著名医師による解説が無料で読めます
すると翻訳の精度が向上します
アクチンの細胞骨格は、アクチン重合の時間、位置、および範囲の動的な調節を通じて細胞プロセスを媒介します。アクチン重合は、ARP2/3複合体を含むものを含む、いくつかのタイプの進化的に保存されたタンパク質によって制御されます。動物細胞では、ARP2/3活性は、波/瘢痕タンパク質、PIR121、NAP125、およびその他のタンパク質を含む波錯体によって調節されます。波錯体の活性は、波/瘢痕タンパク質によるArp2/3活性化につながるRho-GtPaseを介したシグナル伝達によって調節されます。このレポートでは、NAPおよびPIRタンパク質をコードするシロイヌナズナ(シロイヌナズナ)遺伝子を説明します。光成長したATNAP-1およびATPIR-1変異植物は、葉、花序、シリケ、種子セットの表現型の変化を示しました。暗く成長したATNAP-1およびATPIR-1の苗木は、より長い根、脱骨形成とGLC応答の促進、および野生型の甲状腺類よりも短い厚い胚軸も示し、ATNAPとATPIRがさまざまな成長および発達プロセスに関与していることを示しています。ATNAPおよびATPIRの変異は、ARP2/3サブユニットの変異体および構成的活性ROP2 GTPaseを発現する植物で見られる子葉舗装細胞およびトリコームの細胞形態欠陥を引き起こしました。ATNAP-1およびATPIR-1変異体トリコーム細胞および表皮舗装細胞の形態で観察されるアクチン重合のパターンとレベルは、シロイヌナズナの昼寝およびPIRタンパク質と一致しており、ARP2/3活性を活性化する波の複合体を形成します。ATNAPおよびATPIR変異体の複数の成長と発達の表現型は、トリコーム細胞の成長を調節することに加えて、これらのタンパク質が幅広い細胞機能にも必要であることを明らかにしています。

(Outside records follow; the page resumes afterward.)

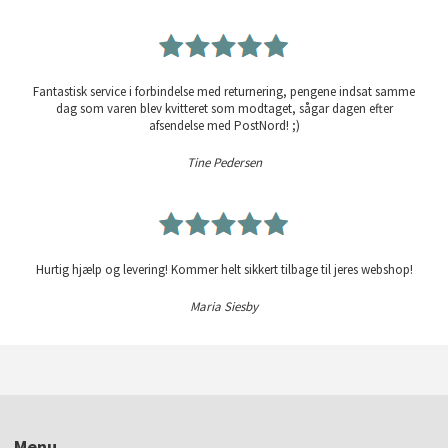
Fantastisk service i forbindelse med returnering, pengene indsat samme
dag som varen blev kvitteret som modtaget, sågar dagen efter
afsendelse med PostNord! ;)
Tine Pedersen
Hurtig hjælp og levering! Kommer helt sikkert tilbage til jeres webshop!
Maria Siesby
Menu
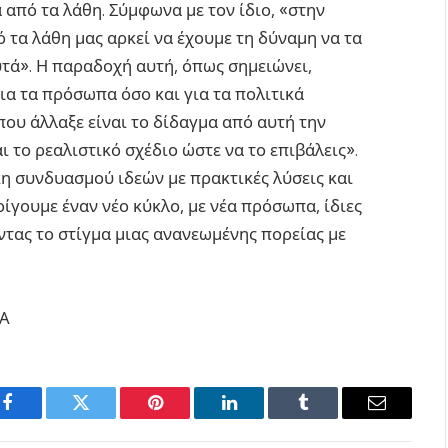
α από τα λάθη. Σύμφωνα με τον ίδιο, «στην
ό τα λάθη μας αρκεί να έχουμε τη δύναμη να τα
τά». Η παραδοχή αυτή, όπως σημειώνει,
ια τα πρόσωπα όσο και για τα πολιτικά
που άλλαξε είναι το δίδαγμα από αυτή την
αι το ρεαλιστικό σχέδιο ώστε να το επιβάλεις».
η συνδυασμού ιδεών με πρακτικές λύσεις και
οίγουμε έναν νέο κύκλο, με νέα πρόσωπα, ίδιες
οντας το στίγμα μιας ανανεωμένης πορείας με
ΕΑ
Facebook
Twitter
Pinterest
LinkedIn
Tumblr
Email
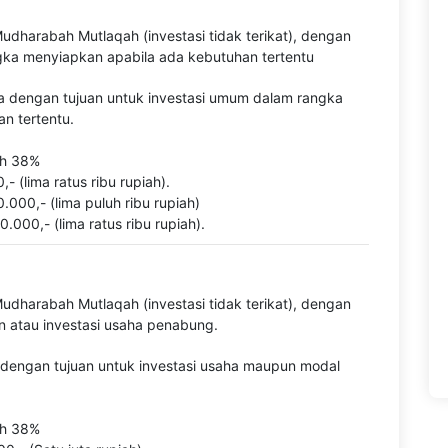
dharabah Mutlaqah (investasi tidak terikat), dengan
gka menyiapkan apabila ada kebutuhan tertentu
 dengan tujuan untuk investasi umum dalam rangka
n tertentu.
ah 38%
- (lima ratus ribu rupiah).
.000,- (lima puluh ribu rupiah)
000,- (lima ratus ribu rupiah).
dharabah Mutlaqah (investasi tidak terikat), dengan
n atau investasi usaha penabung.
dengan tujuan untuk investasi usaha maupun modal
ah 38%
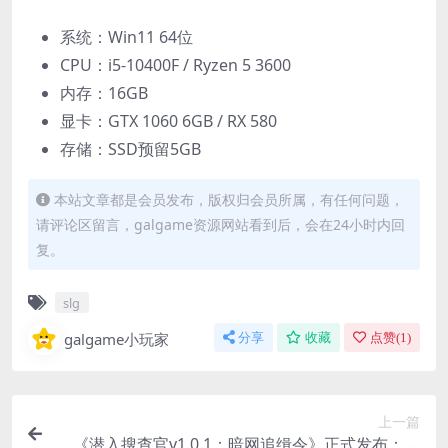
系统：Win11 64位
CPU：i5-10400F / Ryzen 5 3600
内存：16GB
显卡：GTX 1060 6GB / RX 580
存储：SSD预留5GB
本站文章都是会员发布，版权归会员所属，有任何问题，
请评论区留言，galgame资源网站看到后，会在24小时内回
复。
slg
galgame小玩家
分享
收藏
点赞(
1
)
上一篇
《潜入搜查官v1.0.1：暗网追缉令》正式发布：刀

アクチンの細胞骨格は、アクチン重合の時間、位置、および範囲の動的な調節を通じて細胞プロセスを媒介します。アクチン重合は、ARP2/3複合体を含むものを含む、いくつかのタイプの進化的に保存されたタンパク質によって制御されます。動物細胞では、ARP2/3活性は、波/瘢痕タンパク質、PIR121、NAP125、およびその他のタンパク質を含む波錯体によって調節されます。波錯体の活性は、波/瘢痕タンパク質によるArp2/3活性化につながるRho-GtPaseを介したシグナル伝達によって調節されます。このレポートでは、NAPおよびPIRタンパク質をコードするシロイヌナズナ(シロイヌナズナ)遺伝子を説明します。光成長したATNAP-1およびATPIR-1変異植物は、葉、花序、シリケ、種子セットの表現型の変化を示しました。暗く成長したATNAP-1およびATPIR-1の苗木は、より長い根、脱骨形成とGLC応答の促進、および野生型の甲状腺類よりも短い厚い胚軸も示し、ATNAPとATPIRがさまざまな成長および発達プロセスに関与していることを示しています。ATNAPおよびATPIRの変異は、ARP2/3サブユニットの変異体および構成的活性ROP2 GTPaseを発現する植物で見られる子葉舗装細胞およびトリコームの細胞形態欠陥を引き起こしました。ATNAP-1およびATPIR-1変異体トリコーム細胞および表皮舗装細胞の形態で観察されるアクチン重合のパターンとレベルは、シロイヌナズナの昼寝およびPIRタンパク質と一致しており、ARP2/3活性を活性化する波の複合体を形成します。ATNAPおよびATPIR変異体の複数の成長と発達の表現型は、トリコーム細胞の成長を調節することに加えて、これらのタンパク質が幅広い細胞機能にも必要であることを明らかにしています。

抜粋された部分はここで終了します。